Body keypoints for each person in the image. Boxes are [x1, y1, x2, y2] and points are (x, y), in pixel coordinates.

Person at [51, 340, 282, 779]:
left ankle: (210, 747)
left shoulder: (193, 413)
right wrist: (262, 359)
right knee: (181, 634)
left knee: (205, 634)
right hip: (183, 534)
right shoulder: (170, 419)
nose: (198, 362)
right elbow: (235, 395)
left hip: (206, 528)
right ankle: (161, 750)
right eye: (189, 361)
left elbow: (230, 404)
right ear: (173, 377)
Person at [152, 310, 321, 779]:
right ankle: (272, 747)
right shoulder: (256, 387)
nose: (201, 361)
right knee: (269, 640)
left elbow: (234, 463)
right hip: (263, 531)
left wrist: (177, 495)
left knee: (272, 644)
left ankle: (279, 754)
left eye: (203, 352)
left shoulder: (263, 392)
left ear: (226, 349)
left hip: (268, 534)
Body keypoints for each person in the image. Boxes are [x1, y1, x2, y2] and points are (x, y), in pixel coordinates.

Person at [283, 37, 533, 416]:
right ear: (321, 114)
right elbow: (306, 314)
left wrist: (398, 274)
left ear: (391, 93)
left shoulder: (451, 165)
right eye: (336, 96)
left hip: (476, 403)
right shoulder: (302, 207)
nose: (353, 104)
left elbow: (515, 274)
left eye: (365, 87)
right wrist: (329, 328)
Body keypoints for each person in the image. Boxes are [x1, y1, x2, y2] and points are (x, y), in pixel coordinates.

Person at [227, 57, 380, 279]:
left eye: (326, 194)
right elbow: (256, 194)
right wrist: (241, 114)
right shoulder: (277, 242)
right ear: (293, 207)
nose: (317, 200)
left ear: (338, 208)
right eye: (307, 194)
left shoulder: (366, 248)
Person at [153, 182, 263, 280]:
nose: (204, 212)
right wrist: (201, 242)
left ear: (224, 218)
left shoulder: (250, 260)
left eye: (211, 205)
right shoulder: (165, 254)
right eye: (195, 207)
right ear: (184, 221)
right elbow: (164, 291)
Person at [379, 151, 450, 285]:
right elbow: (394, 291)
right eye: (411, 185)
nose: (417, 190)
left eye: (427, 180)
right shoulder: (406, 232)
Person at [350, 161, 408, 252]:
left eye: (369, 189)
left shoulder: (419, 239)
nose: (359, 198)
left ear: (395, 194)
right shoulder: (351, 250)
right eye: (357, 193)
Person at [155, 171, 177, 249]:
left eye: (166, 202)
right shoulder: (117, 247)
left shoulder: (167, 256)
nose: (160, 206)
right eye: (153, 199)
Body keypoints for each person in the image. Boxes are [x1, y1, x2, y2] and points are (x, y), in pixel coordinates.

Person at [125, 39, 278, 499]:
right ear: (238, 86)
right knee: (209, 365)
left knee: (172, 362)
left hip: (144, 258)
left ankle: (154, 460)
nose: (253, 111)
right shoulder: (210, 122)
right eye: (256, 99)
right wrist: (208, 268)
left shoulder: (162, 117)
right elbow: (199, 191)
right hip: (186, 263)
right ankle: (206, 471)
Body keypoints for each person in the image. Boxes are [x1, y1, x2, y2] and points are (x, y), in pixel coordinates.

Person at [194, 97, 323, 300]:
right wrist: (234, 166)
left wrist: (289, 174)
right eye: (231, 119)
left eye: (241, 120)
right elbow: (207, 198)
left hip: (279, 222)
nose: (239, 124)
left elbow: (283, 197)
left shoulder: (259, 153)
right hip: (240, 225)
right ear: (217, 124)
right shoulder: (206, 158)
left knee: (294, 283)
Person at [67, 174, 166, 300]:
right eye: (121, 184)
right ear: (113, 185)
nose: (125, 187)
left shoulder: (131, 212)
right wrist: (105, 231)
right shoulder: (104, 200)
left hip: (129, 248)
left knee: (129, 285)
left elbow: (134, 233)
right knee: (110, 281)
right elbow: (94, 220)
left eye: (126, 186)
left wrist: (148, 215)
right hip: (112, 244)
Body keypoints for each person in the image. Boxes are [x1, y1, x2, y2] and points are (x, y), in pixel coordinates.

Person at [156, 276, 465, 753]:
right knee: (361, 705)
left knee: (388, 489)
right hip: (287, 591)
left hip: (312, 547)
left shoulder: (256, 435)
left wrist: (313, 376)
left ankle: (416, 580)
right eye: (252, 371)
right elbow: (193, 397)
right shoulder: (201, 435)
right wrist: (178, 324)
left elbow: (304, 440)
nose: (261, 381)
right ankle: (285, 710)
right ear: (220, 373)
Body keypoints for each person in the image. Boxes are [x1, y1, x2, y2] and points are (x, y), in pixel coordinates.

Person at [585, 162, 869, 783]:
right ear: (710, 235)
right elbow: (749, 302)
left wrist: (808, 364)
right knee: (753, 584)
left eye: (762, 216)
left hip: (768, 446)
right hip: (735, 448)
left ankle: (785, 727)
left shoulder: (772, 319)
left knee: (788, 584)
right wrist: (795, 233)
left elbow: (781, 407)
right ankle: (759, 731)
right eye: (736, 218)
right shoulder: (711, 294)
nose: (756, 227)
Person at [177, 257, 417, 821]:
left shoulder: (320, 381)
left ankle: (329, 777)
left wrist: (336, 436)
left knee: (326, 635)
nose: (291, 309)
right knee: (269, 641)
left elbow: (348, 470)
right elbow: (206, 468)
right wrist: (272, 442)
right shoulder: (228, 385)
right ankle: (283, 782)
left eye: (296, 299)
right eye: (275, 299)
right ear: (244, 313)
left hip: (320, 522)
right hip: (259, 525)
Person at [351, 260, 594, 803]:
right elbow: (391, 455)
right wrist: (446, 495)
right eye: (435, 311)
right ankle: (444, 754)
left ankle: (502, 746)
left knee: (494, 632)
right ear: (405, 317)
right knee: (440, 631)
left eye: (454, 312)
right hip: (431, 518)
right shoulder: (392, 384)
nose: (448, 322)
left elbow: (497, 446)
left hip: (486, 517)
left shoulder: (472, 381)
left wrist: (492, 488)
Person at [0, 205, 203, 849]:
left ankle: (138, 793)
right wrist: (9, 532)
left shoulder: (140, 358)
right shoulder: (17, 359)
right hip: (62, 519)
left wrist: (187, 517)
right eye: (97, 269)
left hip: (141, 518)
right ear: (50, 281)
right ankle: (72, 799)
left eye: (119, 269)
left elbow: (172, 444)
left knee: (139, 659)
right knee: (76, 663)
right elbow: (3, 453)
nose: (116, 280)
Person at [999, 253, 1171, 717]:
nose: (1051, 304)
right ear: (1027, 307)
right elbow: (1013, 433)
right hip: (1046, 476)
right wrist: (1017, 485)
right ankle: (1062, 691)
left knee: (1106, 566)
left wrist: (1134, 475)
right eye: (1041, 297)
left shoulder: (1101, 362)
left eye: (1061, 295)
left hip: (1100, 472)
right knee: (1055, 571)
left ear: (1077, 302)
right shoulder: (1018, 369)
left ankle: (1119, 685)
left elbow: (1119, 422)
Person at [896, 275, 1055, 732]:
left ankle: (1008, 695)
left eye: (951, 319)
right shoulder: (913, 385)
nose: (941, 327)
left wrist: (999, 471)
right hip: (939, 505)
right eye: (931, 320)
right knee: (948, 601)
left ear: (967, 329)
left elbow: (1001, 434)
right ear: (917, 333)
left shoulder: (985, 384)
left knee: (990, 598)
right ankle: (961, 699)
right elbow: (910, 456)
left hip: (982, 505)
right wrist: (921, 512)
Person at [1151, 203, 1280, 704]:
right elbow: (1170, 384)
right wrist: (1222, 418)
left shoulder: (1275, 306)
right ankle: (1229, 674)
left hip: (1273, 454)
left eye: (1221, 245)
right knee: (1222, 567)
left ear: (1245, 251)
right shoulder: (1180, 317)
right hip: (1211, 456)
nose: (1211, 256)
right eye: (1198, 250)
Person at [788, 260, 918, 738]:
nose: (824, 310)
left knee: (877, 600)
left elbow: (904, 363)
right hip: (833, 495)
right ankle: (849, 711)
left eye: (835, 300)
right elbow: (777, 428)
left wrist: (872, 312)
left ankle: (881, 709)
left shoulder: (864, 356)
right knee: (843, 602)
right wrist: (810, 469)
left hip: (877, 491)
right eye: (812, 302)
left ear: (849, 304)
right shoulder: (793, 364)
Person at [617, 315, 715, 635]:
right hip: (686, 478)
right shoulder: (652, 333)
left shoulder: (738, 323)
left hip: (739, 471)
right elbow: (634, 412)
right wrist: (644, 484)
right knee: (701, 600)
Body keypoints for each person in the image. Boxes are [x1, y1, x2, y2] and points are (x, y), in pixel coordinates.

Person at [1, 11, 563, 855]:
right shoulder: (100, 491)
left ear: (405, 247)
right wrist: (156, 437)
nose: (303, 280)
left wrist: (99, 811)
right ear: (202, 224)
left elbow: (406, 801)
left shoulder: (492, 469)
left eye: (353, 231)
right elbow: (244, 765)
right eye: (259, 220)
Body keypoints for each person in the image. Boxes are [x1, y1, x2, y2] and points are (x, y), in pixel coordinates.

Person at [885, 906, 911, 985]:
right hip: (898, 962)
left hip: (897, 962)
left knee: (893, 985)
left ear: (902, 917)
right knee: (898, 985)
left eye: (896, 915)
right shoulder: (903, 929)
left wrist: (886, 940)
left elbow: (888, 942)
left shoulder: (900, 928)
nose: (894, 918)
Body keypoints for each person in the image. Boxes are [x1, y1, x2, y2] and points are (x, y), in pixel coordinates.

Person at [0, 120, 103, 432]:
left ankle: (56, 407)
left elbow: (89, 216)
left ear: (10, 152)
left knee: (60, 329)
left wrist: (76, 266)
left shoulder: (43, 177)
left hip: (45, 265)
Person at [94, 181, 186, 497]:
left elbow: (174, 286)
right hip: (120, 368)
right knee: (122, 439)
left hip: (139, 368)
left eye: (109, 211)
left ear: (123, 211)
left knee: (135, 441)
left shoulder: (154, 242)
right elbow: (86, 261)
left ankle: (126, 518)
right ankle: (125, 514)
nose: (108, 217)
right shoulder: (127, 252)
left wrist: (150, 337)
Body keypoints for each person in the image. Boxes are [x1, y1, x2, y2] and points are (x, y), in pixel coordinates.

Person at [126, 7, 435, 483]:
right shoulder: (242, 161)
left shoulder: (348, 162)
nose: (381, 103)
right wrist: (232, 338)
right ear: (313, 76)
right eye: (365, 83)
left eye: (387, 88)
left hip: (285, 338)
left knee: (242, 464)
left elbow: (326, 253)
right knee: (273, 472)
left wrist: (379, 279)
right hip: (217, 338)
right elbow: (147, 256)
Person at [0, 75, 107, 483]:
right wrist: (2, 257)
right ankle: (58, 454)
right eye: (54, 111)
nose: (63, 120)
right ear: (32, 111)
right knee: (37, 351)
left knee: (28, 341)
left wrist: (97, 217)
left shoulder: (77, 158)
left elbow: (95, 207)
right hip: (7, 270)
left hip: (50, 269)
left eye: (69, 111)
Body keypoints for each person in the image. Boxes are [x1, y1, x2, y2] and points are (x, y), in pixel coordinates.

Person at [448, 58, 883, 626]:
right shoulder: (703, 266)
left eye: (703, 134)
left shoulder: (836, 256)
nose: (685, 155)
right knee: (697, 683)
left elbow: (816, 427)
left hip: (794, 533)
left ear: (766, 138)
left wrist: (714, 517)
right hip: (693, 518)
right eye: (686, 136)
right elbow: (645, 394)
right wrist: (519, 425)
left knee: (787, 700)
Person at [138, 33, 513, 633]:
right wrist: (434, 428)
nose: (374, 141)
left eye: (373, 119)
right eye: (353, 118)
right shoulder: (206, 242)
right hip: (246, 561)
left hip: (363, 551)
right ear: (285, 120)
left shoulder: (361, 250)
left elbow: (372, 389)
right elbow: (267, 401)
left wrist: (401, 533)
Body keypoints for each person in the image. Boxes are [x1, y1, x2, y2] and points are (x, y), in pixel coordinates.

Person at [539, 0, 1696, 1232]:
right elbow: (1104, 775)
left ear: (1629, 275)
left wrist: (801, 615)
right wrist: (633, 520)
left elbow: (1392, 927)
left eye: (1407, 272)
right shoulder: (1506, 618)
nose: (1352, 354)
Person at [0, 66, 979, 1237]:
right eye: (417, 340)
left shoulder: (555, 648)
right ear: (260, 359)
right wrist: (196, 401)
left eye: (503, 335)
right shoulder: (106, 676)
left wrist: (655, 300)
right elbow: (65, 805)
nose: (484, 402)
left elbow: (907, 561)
::::
• Work instruction
Repeat exactly the lines above from the one with "left ear: (902, 917)" up to and including the one with "right shoulder: (127, 252)". No other line belongs in the reply.

• Expected answer
left ear: (902, 917)
right knee: (898, 985)
left eye: (896, 915)
right shoulder: (903, 929)
left wrist: (886, 940)
left elbow: (888, 942)
left shoulder: (900, 928)
nose: (894, 918)
Body keypoints for each person in the image. Boxes are [x1, y1, x2, y2] and points are (x, y), in pixel coordinates.

Person at [0, 120, 103, 432]:
left ankle: (56, 407)
left elbow: (89, 216)
left ear: (10, 152)
left knee: (60, 329)
left wrist: (76, 266)
left shoulder: (43, 177)
left hip: (45, 265)
Person at [94, 181, 186, 497]:
left elbow: (174, 286)
right hip: (120, 368)
right knee: (122, 439)
left hip: (139, 368)
left eye: (109, 211)
left ear: (123, 211)
left knee: (135, 441)
left shoulder: (154, 242)
right elbow: (86, 261)
left ankle: (126, 518)
right ankle: (125, 514)
nose: (108, 217)
right shoulder: (127, 252)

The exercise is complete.